### Extracted material
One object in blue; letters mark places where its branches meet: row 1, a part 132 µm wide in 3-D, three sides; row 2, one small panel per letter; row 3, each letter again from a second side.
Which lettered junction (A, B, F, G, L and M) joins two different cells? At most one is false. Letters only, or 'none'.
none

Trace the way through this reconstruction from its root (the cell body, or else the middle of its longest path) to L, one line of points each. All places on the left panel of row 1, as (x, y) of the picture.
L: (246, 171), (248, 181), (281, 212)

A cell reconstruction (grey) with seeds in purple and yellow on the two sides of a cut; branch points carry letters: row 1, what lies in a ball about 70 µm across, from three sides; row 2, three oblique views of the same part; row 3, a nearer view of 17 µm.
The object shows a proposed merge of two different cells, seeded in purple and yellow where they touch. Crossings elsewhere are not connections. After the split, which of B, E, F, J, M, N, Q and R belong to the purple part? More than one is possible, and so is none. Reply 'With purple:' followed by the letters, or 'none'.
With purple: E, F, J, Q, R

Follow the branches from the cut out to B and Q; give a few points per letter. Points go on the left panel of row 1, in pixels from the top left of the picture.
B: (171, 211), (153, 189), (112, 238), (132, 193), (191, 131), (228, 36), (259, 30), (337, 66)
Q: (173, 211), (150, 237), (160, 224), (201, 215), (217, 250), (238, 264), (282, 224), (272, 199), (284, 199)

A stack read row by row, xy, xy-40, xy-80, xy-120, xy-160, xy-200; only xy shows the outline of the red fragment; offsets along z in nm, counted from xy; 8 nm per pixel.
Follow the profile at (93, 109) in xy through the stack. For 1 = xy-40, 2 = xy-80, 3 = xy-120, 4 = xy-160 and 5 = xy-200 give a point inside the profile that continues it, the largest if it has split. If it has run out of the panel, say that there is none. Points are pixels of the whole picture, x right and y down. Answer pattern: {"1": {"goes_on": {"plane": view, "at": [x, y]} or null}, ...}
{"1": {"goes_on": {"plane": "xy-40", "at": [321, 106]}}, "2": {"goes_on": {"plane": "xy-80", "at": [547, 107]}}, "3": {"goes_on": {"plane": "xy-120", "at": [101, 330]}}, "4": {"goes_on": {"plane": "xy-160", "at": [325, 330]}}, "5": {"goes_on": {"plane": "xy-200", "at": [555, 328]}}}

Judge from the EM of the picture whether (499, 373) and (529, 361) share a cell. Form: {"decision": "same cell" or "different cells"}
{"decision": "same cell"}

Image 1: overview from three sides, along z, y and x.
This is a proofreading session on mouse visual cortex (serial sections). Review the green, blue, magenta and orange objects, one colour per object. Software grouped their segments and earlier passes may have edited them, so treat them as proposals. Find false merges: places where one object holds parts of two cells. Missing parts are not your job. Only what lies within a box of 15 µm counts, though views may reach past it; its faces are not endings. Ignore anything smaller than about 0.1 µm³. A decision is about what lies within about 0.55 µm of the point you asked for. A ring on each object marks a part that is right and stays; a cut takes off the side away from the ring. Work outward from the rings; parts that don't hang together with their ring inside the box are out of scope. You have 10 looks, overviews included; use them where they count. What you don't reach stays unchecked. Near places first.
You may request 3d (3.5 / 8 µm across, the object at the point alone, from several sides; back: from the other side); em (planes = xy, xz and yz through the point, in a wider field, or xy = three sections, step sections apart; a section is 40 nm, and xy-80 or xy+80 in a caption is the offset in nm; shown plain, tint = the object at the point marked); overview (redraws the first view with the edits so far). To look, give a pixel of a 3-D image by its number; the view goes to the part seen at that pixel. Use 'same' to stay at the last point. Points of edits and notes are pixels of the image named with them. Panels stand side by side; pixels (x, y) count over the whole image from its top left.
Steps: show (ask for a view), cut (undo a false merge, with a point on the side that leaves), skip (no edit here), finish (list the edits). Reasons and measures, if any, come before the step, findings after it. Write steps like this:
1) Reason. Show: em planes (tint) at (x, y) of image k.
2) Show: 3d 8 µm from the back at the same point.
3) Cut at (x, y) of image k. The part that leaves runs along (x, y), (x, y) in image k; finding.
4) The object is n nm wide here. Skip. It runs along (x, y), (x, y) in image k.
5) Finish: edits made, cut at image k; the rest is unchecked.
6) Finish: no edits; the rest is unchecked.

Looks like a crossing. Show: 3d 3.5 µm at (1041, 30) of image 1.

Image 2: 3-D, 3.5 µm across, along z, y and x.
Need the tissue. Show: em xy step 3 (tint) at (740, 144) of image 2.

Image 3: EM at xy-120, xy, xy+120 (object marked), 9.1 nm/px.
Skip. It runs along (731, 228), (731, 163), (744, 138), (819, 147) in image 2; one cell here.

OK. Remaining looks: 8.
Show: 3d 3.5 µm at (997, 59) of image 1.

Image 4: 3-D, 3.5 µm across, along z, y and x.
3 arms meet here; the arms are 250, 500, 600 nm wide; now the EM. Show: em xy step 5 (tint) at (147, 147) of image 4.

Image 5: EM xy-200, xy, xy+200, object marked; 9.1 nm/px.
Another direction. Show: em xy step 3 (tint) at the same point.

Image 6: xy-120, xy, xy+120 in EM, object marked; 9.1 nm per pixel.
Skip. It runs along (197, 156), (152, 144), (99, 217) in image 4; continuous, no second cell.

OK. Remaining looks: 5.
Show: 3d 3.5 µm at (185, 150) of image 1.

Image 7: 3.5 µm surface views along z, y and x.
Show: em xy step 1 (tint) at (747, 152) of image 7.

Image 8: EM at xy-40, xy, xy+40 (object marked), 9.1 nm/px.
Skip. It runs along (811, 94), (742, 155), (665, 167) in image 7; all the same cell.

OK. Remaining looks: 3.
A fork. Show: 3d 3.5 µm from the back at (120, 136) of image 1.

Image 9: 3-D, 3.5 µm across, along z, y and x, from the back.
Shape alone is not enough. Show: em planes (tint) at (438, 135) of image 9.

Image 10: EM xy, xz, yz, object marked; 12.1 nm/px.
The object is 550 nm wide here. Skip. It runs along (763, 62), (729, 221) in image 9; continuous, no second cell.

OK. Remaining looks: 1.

### Task prompt
Give back the whole listing, word for word.

### Task response
One object in blue; letters mark places where its branches meet: row 1, a part 132 µm wide in 3-D, three sides; row 2, one small panel per letter; row 3, each letter again from a second side.
Which lettered junction (A, B, F, G, L and M) joins two different cells? At most one is false. Letters only, or 'none'.
none

Trace the way through this reconstruction from its root (the cell body, or else the middle of its longest path) to L, one line of points each. All places on the left panel of row 1, as (x, y) of the picture.
L: (246, 171), (248, 181), (281, 212)

A cell reconstruction (grey) with seeds in purple and yellow on the two sides of a cut; branch points carry letters: row 1, what lies in a ball about 70 µm across, from three sides; row 2, three oblique views of the same part; row 3, a nearer view of 17 µm.
The object shows a proposed merge of two different cells, seeded in purple and yellow where they touch. Crossings elsewhere are not connections. After the split, which of B, E, F, J, M, N, Q and R belong to the purple part? More than one is possible, and so is none. Reply 'With purple:' followed by the letters, or 'none'.
With purple: E, F, J, Q, R

Follow the branches from the cut out to B and Q; give a few points per letter. Points go on the left panel of row 1, in pixels from the top left of the picture.
B: (171, 211), (153, 189), (112, 238), (132, 193), (191, 131), (228, 36), (259, 30), (337, 66)
Q: (173, 211), (150, 237), (160, 224), (201, 215), (217, 250), (238, 264), (282, 224), (272, 199), (284, 199)

A stack read row by row, xy, xy-40, xy-80, xy-120, xy-160, xy-200; only xy shows the outline of the red fragment; offsets along z in nm, counted from xy; 8 nm per pixel.
Follow the profile at (93, 109) in xy through the stack. For 1 = xy-40, 2 = xy-80, 3 = xy-120, 4 = xy-160 and 5 = xy-200 give a point inside the profile that continues it, the largest if it has split. If it has run out of the panel, say that there is none. Points are pixels of the whole picture, x right and y down. Answer pattern: {"1": {"goes_on": {"plane": view, "at": [x, y]} or null}, ...}
{"1": {"goes_on": {"plane": "xy-40", "at": [321, 106]}}, "2": {"goes_on": {"plane": "xy-80", "at": [547, 107]}}, "3": {"goes_on": {"plane": "xy-120", "at": [101, 330]}}, "4": {"goes_on": {"plane": "xy-160", "at": [325, 330]}}, "5": {"goes_on": {"plane": "xy-200", "at": [555, 328]}}}

Judge from the EM of the picture whether (499, 373) and (529, 361) share a cell. Form: {"decision": "same cell" or "different cells"}
{"decision": "same cell"}

Image 1: overview from three sides, along z, y and x.
This is a proofreading session on mouse visual cortex (serial sections). Review the green, blue, magenta and orange objects, one colour per object. Software grouped their segments and earlier passes may have edited them, so treat them as proposals. Find false merges: places where one object holds parts of two cells. Missing parts are not your job. Only what lies within a box of 15 µm counts, though views may reach past it; its faces are not endings. Ignore anything smaller than about 0.1 µm³. A decision is about what lies within about 0.55 µm of the point you asked for. A ring on each object marks a part that is right and stays; a cut takes off the side away from the ring. Work outward from the rings; parts that don't hang together with their ring inside the box are out of scope. You have 10 looks, overviews included; use them where they count. What you don't reach stays unchecked. Near places first.
You may request 3d (3.5 / 8 µm across, the object at the point alone, from several sides; back: from the other side); em (planes = xy, xz and yz through the point, in a wider field, or xy = three sections, step sections apart; a section is 40 nm, and xy-80 or xy+80 in a caption is the offset in nm; shown plain, tint = the object at the point marked); overview (redraws the first view with the edits so far). To look, give a pixel of a 3-D image by its number; the view goes to the part seen at that pixel. Use 'same' to stay at the last point. Points of edits and notes are pixels of the image named with them. Panels stand side by side; pixels (x, y) count over the whole image from its top left.
Steps: show (ask for a view), cut (undo a false merge, with a point on the side that leaves), skip (no edit here), finish (list the edits). Reasons and measures, if any, come before the step, findings after it. Write steps like this:
1) Reason. Show: em planes (tint) at (x, y) of image k.
2) Show: 3d 8 µm from the back at the same point.
3) Cut at (x, y) of image k. The part that leaves runs along (x, y), (x, y) in image k; finding.
4) The object is n nm wide here. Skip. It runs along (x, y), (x, y) in image k.
5) Finish: edits made, cut at image k; the rest is unchecked.
6) Finish: no edits; the rest is unchecked.

Looks like a crossing. Show: 3d 3.5 µm at (1041, 30) of image 1.

Image 2: 3-D, 3.5 µm across, along z, y and x.
Need the tissue. Show: em xy step 3 (tint) at (740, 144) of image 2.

Image 3: EM at xy-120, xy, xy+120 (object marked), 9.1 nm/px.
Skip. It runs along (731, 228), (731, 163), (744, 138), (819, 147) in image 2; one cell here.

OK. Remaining looks: 8.
Show: 3d 3.5 µm at (997, 59) of image 1.

Image 4: 3-D, 3.5 µm across, along z, y and x.
3 arms meet here; the arms are 250, 500, 600 nm wide; now the EM. Show: em xy step 5 (tint) at (147, 147) of image 4.

Image 5: EM xy-200, xy, xy+200, object marked; 9.1 nm/px.
Another direction. Show: em xy step 3 (tint) at the same point.

Image 6: xy-120, xy, xy+120 in EM, object marked; 9.1 nm per pixel.
Skip. It runs along (197, 156), (152, 144), (99, 217) in image 4; continuous, no second cell.

OK. Remaining looks: 5.
Show: 3d 3.5 µm at (185, 150) of image 1.

Image 7: 3.5 µm surface views along z, y and x.
Show: em xy step 1 (tint) at (747, 152) of image 7.

Image 8: EM at xy-40, xy, xy+40 (object marked), 9.1 nm/px.
Skip. It runs along (811, 94), (742, 155), (665, 167) in image 7; all the same cell.

OK. Remaining looks: 3.
A fork. Show: 3d 3.5 µm from the back at (120, 136) of image 1.

Image 9: 3-D, 3.5 µm across, along z, y and x, from the back.
Shape alone is not enough. Show: em planes (tint) at (438, 135) of image 9.

Image 10: EM xy, xz, yz, object marked; 12.1 nm/px.
The object is 550 nm wide here. Skip. It runs along (763, 62), (729, 221) in image 9; continuous, no second cell.

OK. Remaining looks: 1.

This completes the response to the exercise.